DIRECTIVE:
For this exercise, write out only the lines of the entries below from the one with "MILBRO REFRACTORIES, INC." up to and including the one with "TYPICAL PHYSICAL PROPERTIES", exactly as they are. Pictures stay out.

DATA PROVIDED:

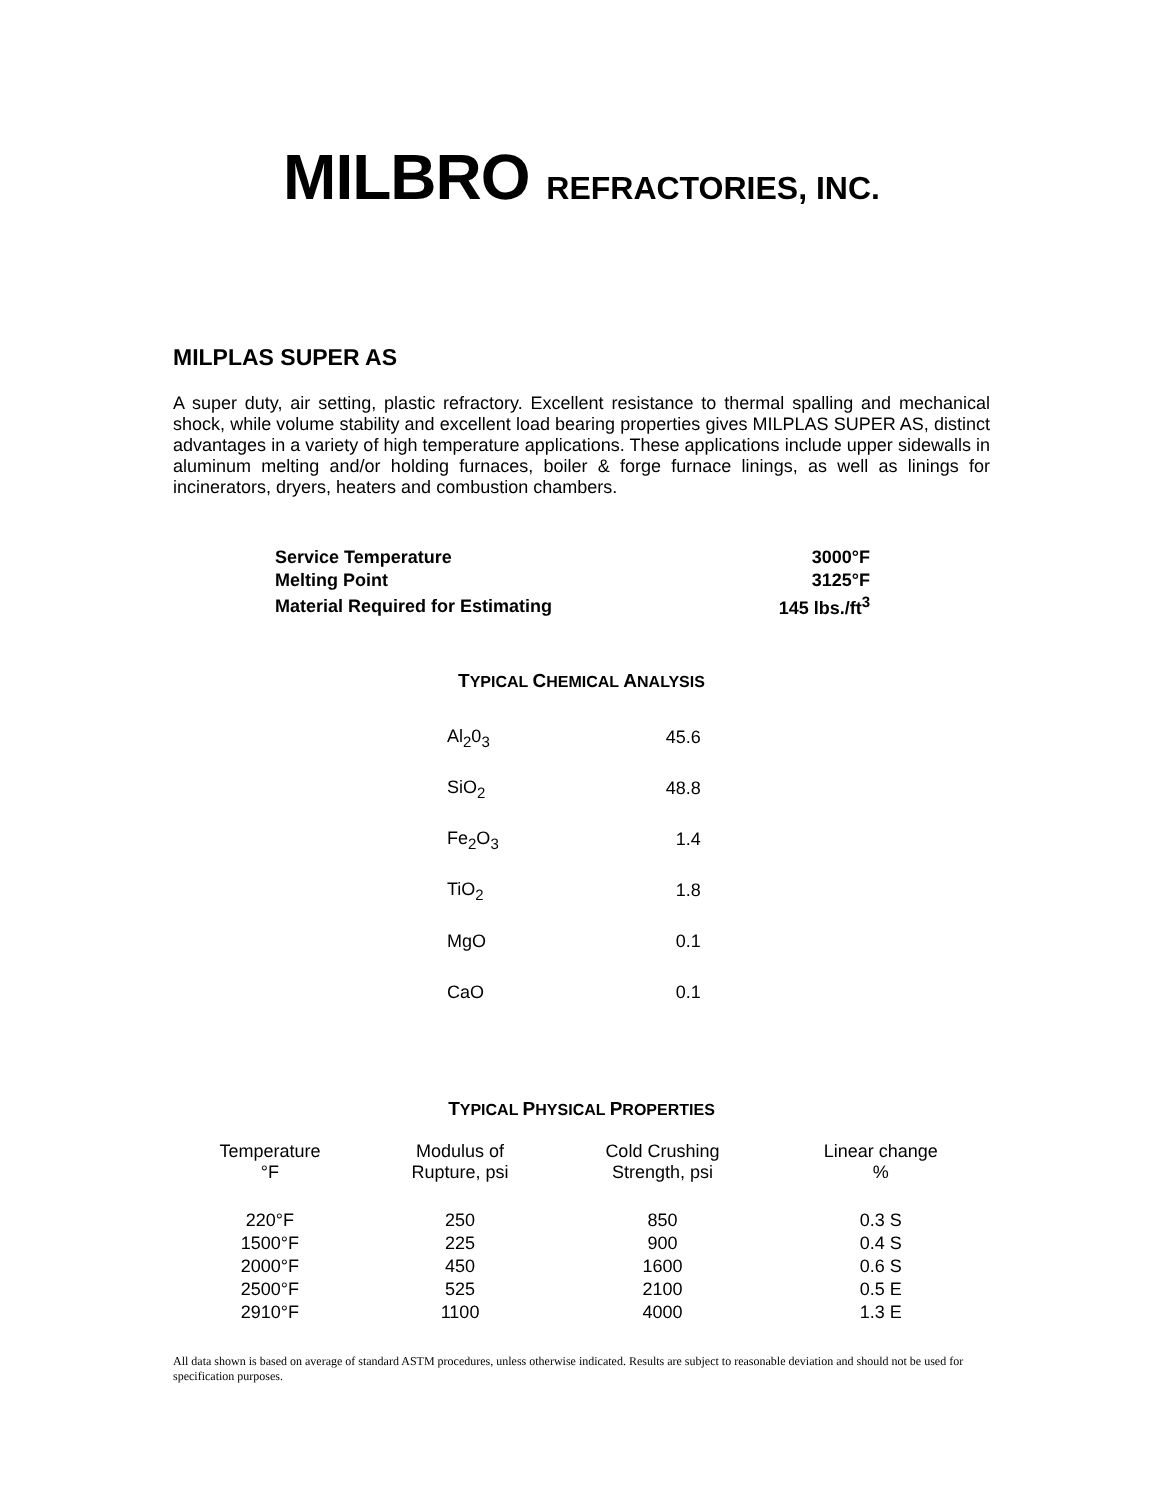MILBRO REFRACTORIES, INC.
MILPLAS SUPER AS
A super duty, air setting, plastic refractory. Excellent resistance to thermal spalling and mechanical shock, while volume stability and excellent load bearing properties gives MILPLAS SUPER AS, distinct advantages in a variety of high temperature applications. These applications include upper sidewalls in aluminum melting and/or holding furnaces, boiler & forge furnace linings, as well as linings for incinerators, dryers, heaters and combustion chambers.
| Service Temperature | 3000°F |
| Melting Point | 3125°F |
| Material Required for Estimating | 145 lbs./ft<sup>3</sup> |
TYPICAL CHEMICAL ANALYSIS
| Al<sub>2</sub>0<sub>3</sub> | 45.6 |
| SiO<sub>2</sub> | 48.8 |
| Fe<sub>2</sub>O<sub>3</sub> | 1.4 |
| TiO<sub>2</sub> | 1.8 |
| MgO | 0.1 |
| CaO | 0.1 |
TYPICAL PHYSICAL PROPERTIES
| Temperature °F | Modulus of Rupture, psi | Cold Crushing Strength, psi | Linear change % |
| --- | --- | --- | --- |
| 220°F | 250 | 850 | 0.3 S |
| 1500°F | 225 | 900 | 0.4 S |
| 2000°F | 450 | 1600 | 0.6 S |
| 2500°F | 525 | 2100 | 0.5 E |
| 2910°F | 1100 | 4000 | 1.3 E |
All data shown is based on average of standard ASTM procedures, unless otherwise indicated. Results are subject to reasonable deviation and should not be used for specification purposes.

---

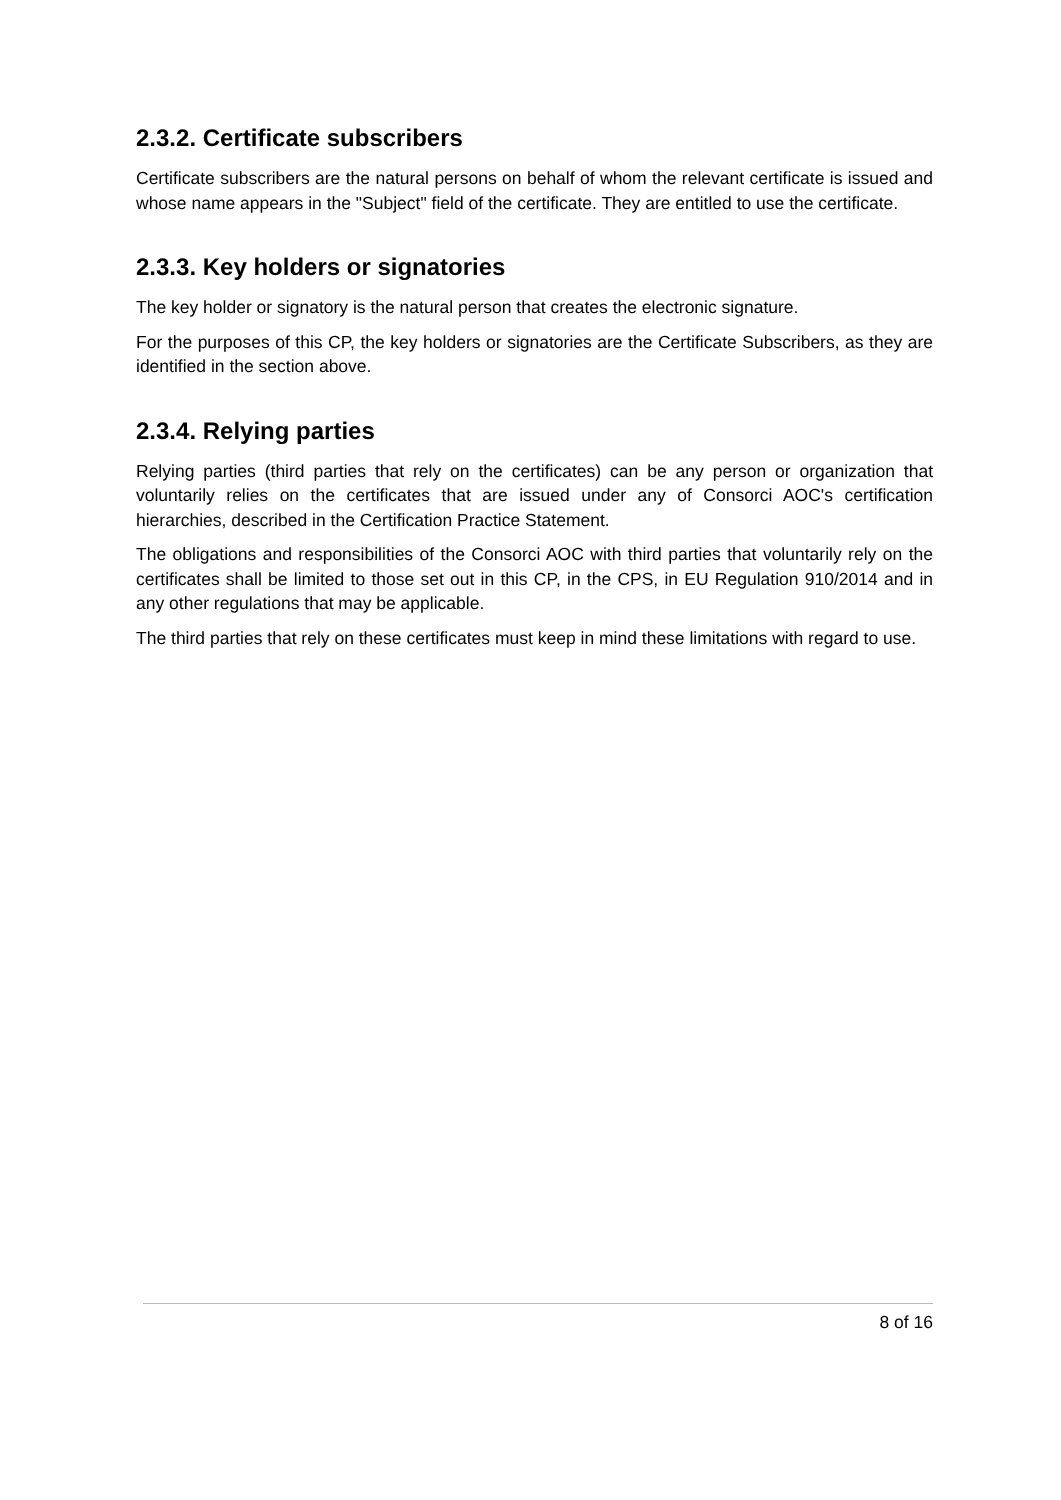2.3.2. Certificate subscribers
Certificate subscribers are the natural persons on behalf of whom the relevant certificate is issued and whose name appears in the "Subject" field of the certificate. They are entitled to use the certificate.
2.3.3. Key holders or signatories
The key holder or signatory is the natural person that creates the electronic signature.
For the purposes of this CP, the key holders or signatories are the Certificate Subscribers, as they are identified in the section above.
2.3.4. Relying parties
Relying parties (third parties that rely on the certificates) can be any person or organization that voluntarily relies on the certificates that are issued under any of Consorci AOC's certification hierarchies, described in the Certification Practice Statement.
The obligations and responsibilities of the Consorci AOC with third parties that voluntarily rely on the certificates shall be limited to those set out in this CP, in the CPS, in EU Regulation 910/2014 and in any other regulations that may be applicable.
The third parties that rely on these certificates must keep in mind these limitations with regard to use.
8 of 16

RESULT BELOW:
MILBRO REFRACTORIES, INC.
MILPLAS SUPER AS
A super duty, air setting, plastic refractory. Excellent resistance to thermal spalling and mechanical shock, while volume stability and excellent load bearing properties gives MILPLAS SUPER AS, distinct advantages in a variety of high temperature applications. These applications include upper sidewalls in aluminum melting and/or holding furnaces, boiler & forge furnace linings, as well as linings for incinerators, dryers, heaters and combustion chambers.
| Service Temperature | 3000°F |
| Melting Point | 3125°F |
| Material Required for Estimating | 145 lbs./ft<sup>3</sup> |
TYPICAL CHEMICAL ANALYSIS
| Al<sub>2</sub>0<sub>3</sub> | 45.6 |
| SiO<sub>2</sub> | 48.8 |
| Fe<sub>2</sub>O<sub>3</sub> | 1.4 |
| TiO<sub>2</sub> | 1.8 |
| MgO | 0.1 |
| CaO | 0.1 |
TYPICAL PHYSICAL PROPERTIES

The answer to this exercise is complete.